Une non-victoire pour la Russie

Cependant, à plus long terme, la Russie n’est pas forcément gagnante et risque de se trouver isolée. « La guerre va affaiblir encore plus la « fabrique morale » de la société russe, la rendant encore plus agressive et nationaliste. Le pays se dirige vers un Etat autoritaire, nationaliste, corporatiste depuis quelques années déjà. La guerre en Géorgie ne va faire que renforcer cette évolution », selon l’analyse de The Economist (édition du 16 août 2008).

Pour le philosophe américain Michael Walzer, « l’invasion de la Géorgie pourrait bien ne pas être une victoire pour la Russie. Le moment le plus fort de la semaine passée a été l’arrivée à Tbilissi, mardi 12 août, des présidents des pays baltes, d’Ukraine et de Pologne pour manifester leur solidarité avec Saakachvili et leur refus d’accepter le retour de la vieille « sphère d’influence » russe. Cette présence était plus importante que tout ce qui a pu être dit ailleurs aux Etats-Unis ou en Europe ».

Il est encore trop tôt pour dire si l’entrée de la Russie dans l’OCDE ou l’OMC, ou encore le nouvel accord de partenariat et de coopération UE/Russie, vont être remise en cause, mais d’ores et déjà le G7 se renforce de facto aux détriments du G8.

La réputation de la Russie « est en lambeaux » après l’envoi de ses forces en Géorgie et elle devra payer les conséquences de ses actions, a affirmé la secrétaire d’Etat américaine, Condoleezza Rice, dimanche 17 août. « Le monde entier voit la Russie sous un jour différent qu’il y a une semaine ou deux", a ajouté le secrétaire américain à la Défense, Robert Gates. Les Russes "ne réalisent pas encore pleinement l’ampleur des conséquences", a-t-il ajouté.
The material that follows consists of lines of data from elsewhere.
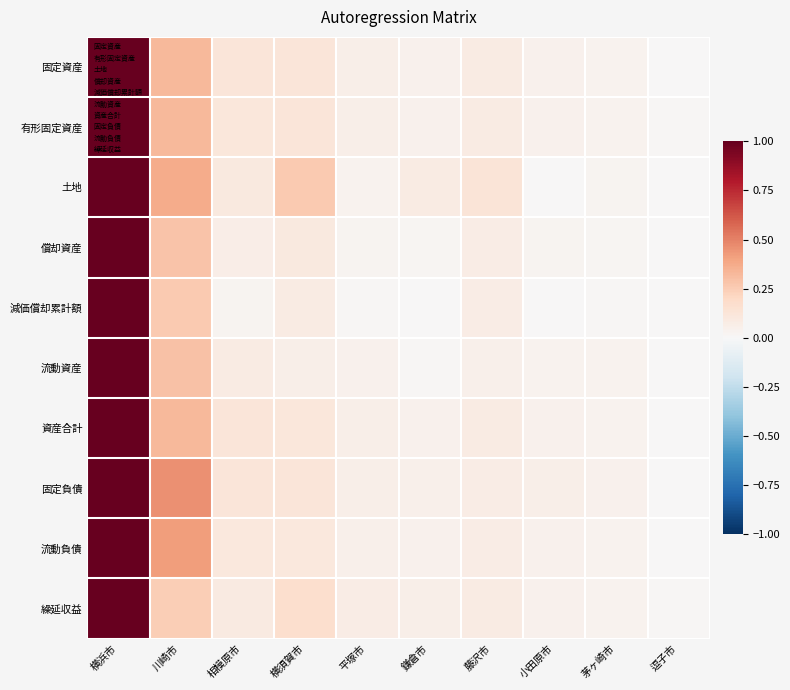

At which category is the sum across all series the highest?

横浜市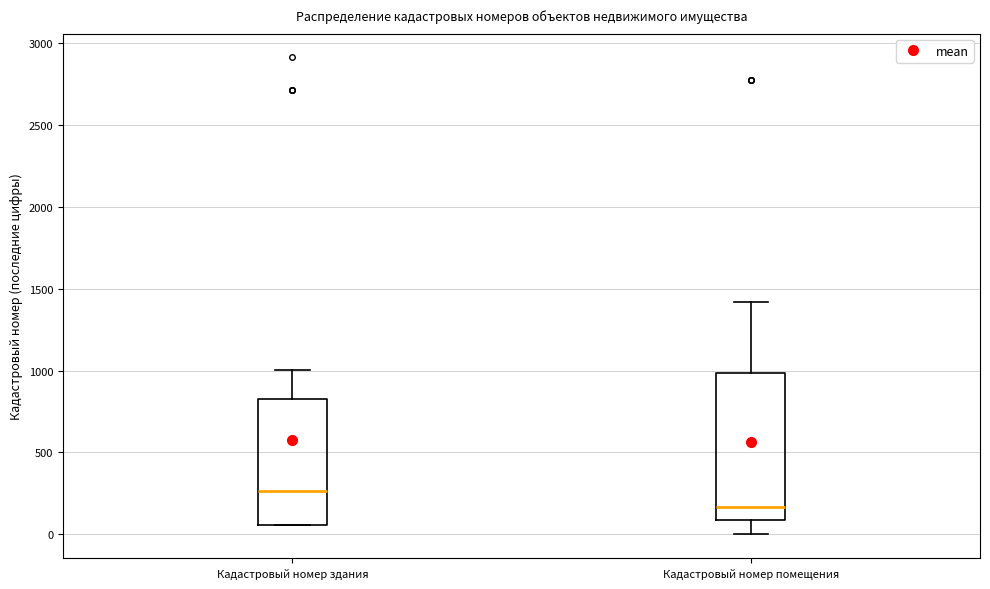

Reading left to right, read every box against the y-axis: the position of its median line, the range the box covers, and the ends of its whiskers. The values are not printed on the chart, so give them approximately, as read against the axis.

Кадастровый номер здания: median 250, box 50 to 850, whiskers 50 to 1000
Кадастровый номер помещения: median 150, box 100 to 1000, whiskers 0 to 1400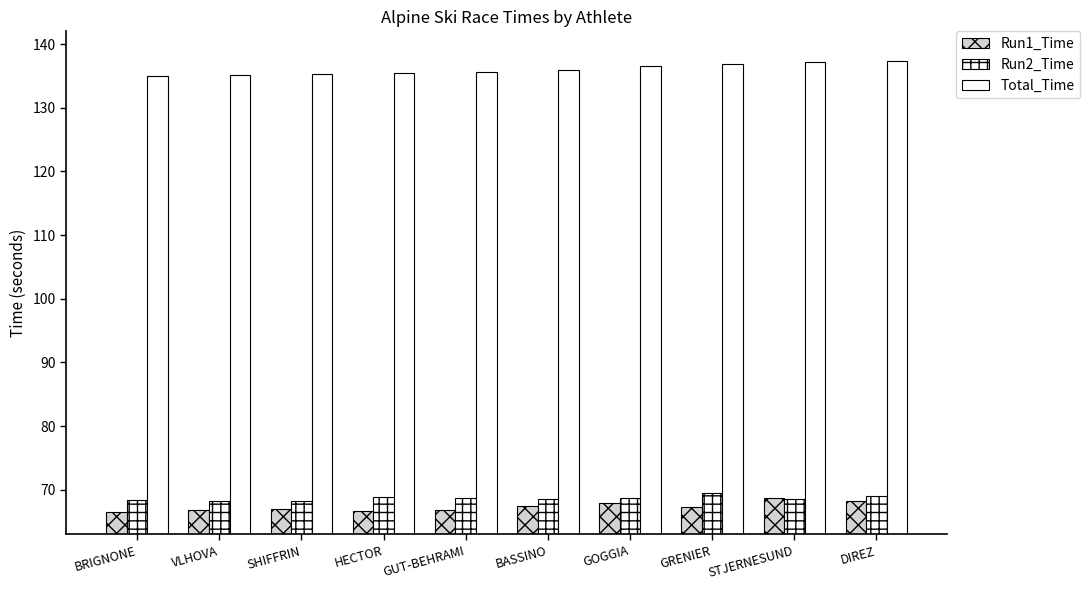

What is the label of the 7th bar from the right?

HECTOR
Sur le sujet sensible de l’adhésion future de la Géorgie à l’OTAN, la crise se traduit par des discours de fermeté à l’égard des Russes. Alors que l’Allemagne s’opposait encore, au printemps dernier, à l’entrée de la Géorgie dans l’OTAN, la chancelière Angela Merkel vient de changer d’avis en affirmant, dimanche 17 août à Tbilissi : « la Géorgie sera membre de l’Otan, si elle le veut, et c’est ce qu’elle veut ». Certes, la route est encore longue et rien n’est décidé. Mais la crise va peut-être faciliter la capacité des Occidentaux à mieux coordonner leur attitude à l’égard des pays limitrophes de la Russie, à commencer par l’Ukraine. 
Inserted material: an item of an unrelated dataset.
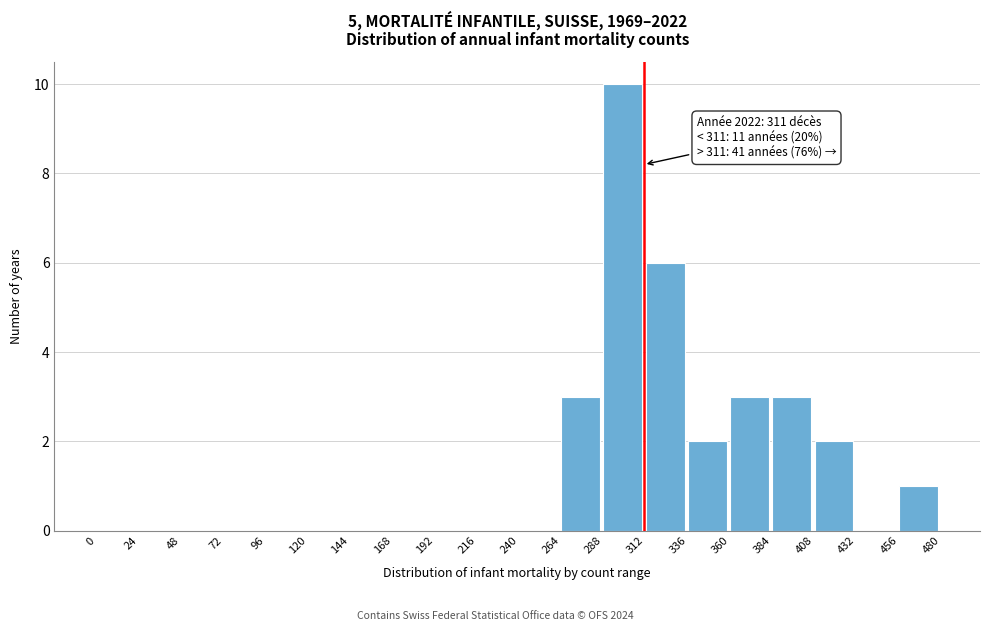

Which range on the x-axis has the tallest bar?

288 to 312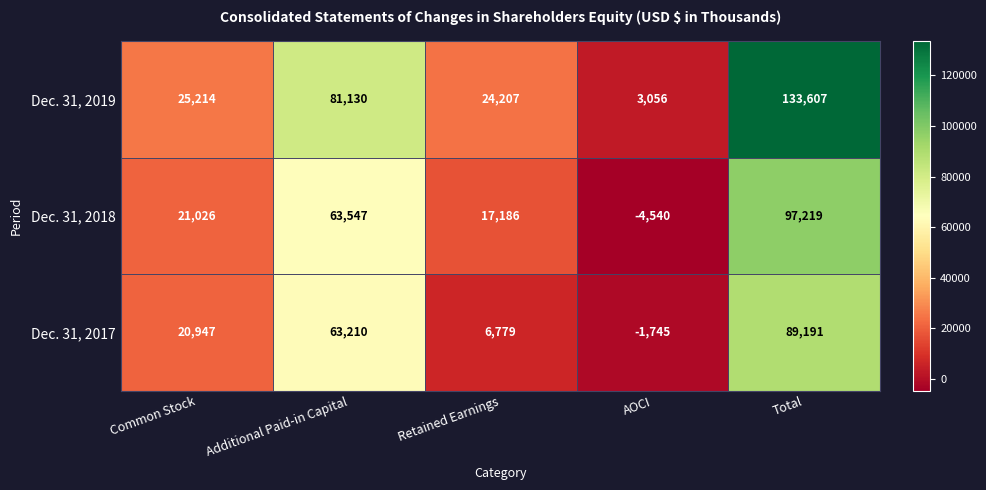

The value of Dec. 31, 2018 at Total is 30553. True or false?

False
La crise a déjà accéléré la mise en place en Pologne, déjà membre de l’Otan, d’un bouclier antimissiles américain en échange d’une aide substantielle à la modernisation de sa défense aérienne.

Fragile espoir

Pour Paul Kennedy, « le perdant de toute cette histoire, au final, sera probablement la Russie musclée de Poutine. Certes, il a l’air fort et confiant aujourd’hui, mais son jeu n’est pas forcément gagnant à long terme. Sa force réside sur deux piliers : les ressources énergétiques et le nationalisme russe. Les ressources en pétrole et en gaz pourraient s’évaporer plus vite qu’il ne le pense. Quant au nationalisme russe, il provoque peur, hostilité et résistance un peu partout. Tout autour des vastes frontières de la république russe, et parmi les 100 minorités ethniques qui se trouvent au sein de la république, personne n’aime les Russes. C’est un boulet géopolitique ».
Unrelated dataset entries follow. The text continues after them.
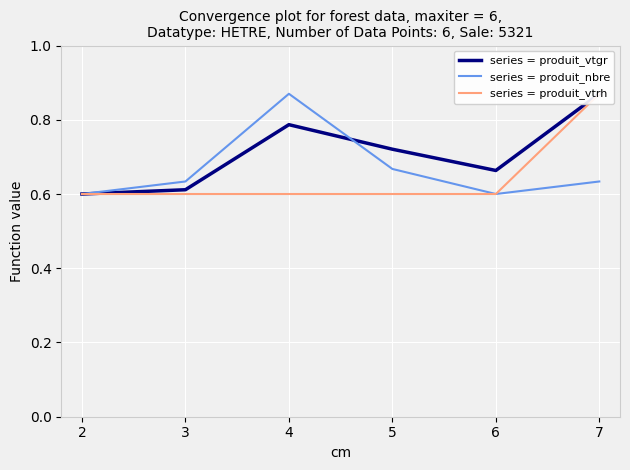

Is it true that series = produit_nbre equals 1.1 at 6?

False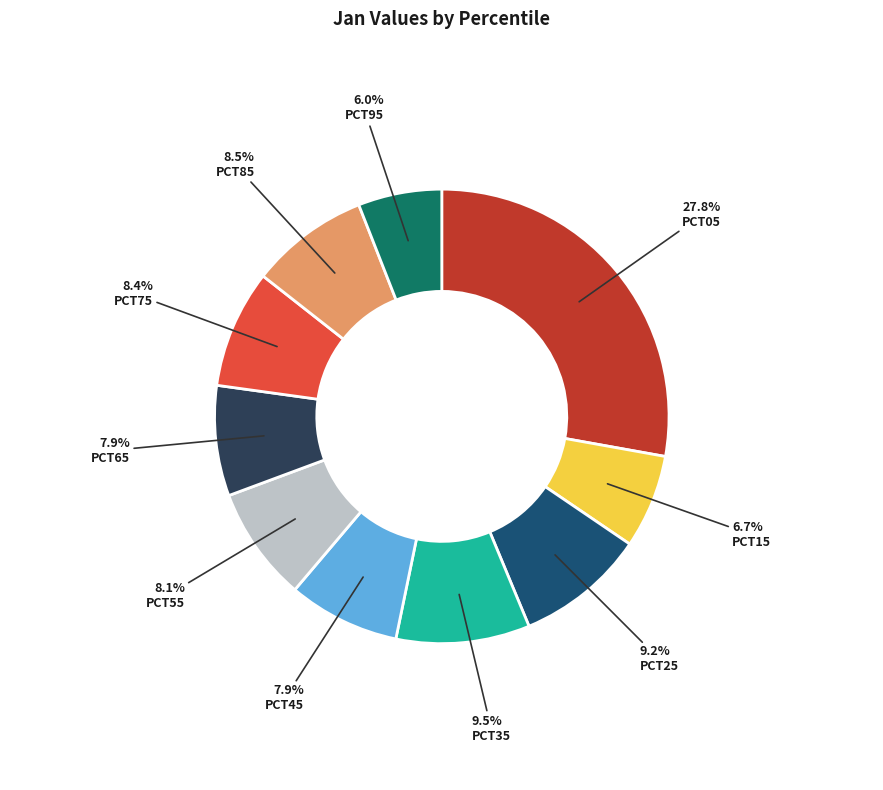

Is there a majority slice in this chart?

No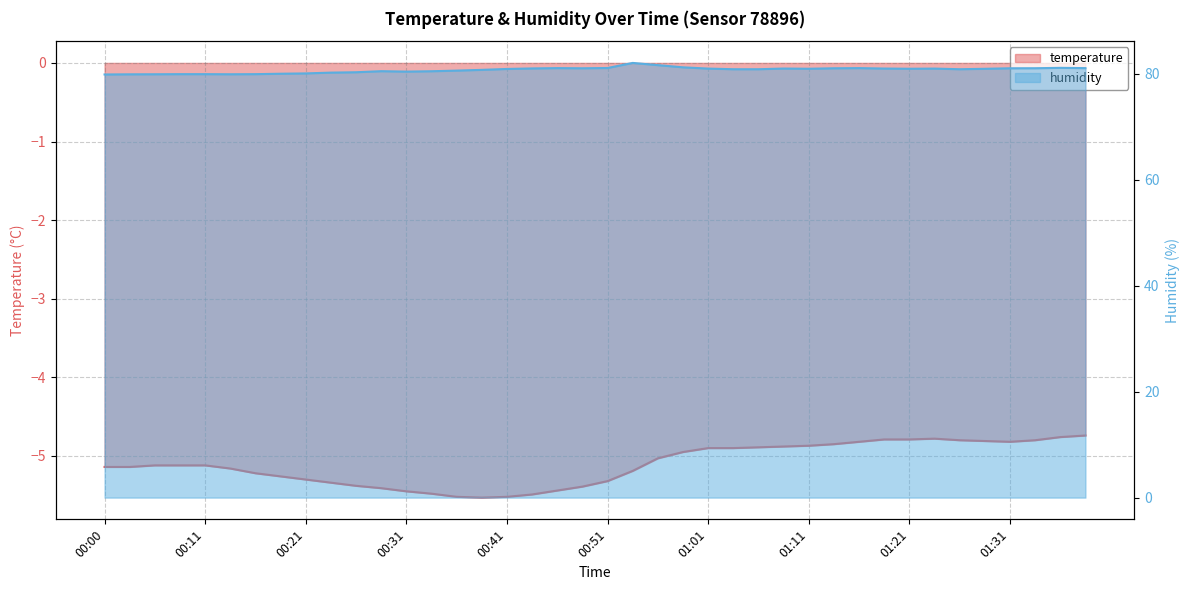

At which category does the chart reach its peak across all series?

00:54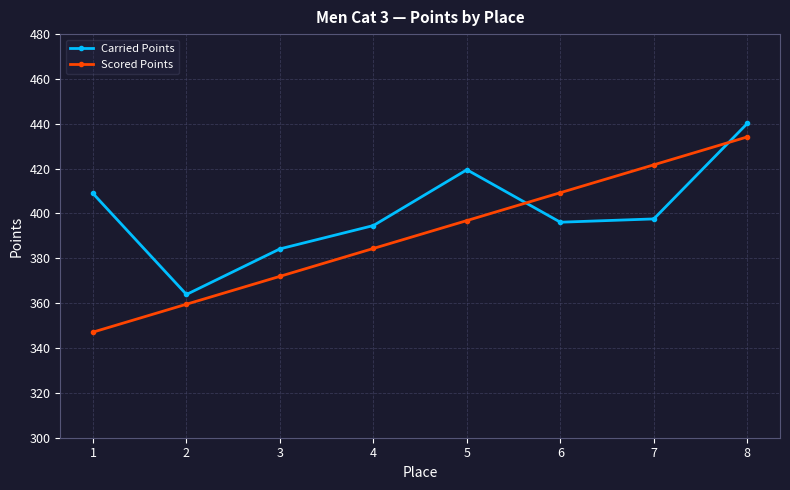

What is the total value across all series at 3?

756.2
Une lueur d’espoir cependant, selon Tomas Valasek, directeur d’études au Centre for European Reform de Londres : « la Russie n’est pas un « Etat-voyou » et veut être un membre fréquentable de la communauté internationale. Il veut être traité par l’UE et l’OTAN comme un partenaire privilégié. La Russie se soucie de ce que le monde pense d’elle. Déjà, certains commentateurs russes déplorent les dégâts que la guerre a causés en termes de « standing » international du pays. (…) C’est d’ailleurs sans doute la raison qui explique que les hostilités aient cessé au bout de cinq jours ».